As well as the mood color, you can select from a number of tick boxes, each of which has a more specific feeling, such as ‘anxiety’, ‘excitement’ or ‘optimism’. You can also create custom tick boxes if you feel something that’s not accounted for, and you can optionally write about the day or how you felt on it.
At any point, you can export the colorful image of your year to an image or DOCX file, and with an optional $1.49/£1.39 IAP you can unlock additional colors and even assign two colors to a single mood.
Telegram is a popular, powerful messaging app, and Telegram X is that but faster, with better animations and experimental features.
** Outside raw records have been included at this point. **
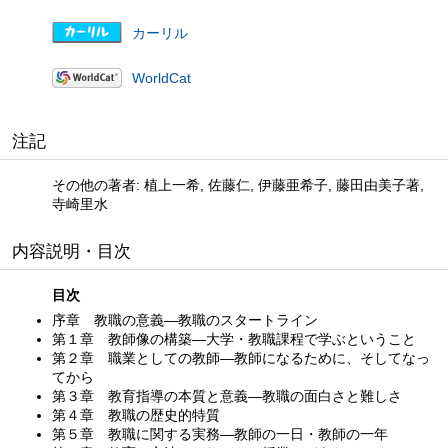
カーリル
WorldCat
注記
その他の著者: 植上一希, 佐藤仁, 伊藤亜希子, 藤田由美子著,
寺崎里水
内容説明・目次
目次
序章 教職の意義—教職のスタートライン
第１章 教師像の構築—大学・教職課程で学ぶということ
第２章 職業としての教師—教師になるために、そしてなっ
てから
第３章 教育指導の本質と意義—教職の面白さと難しさ
第４章 教職の歴史的特質
第５章 教職に関する実務—教師の一日・教師の一年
That last point is both a pro and a con, since some of those features won’t be as polished or useful as you might want, but most of them are minor (such as a night mode and some customization options) and can be ignored if you want.
For the most part, Telegram X is just like Telegram, which itself is a lot like WhatsApp, but with some features that help it stand out. You can, for example, create group chats with up to 100,000 participants, and share files with no limits on the size or type.
Telegram claims to be the fastest chat app on the market (other than Telegram X). That’s a tough claim to test, but it certainly seems slick. It also uses encryption, so your chats are secure, and it works on tablets and PCs as well as phones.
The real issue with both Telegram and Telegram X is that they’re only useful if you know other people who use them. If you do, or can get people to start, then they’re well worth exploring, but that could be a tough ask.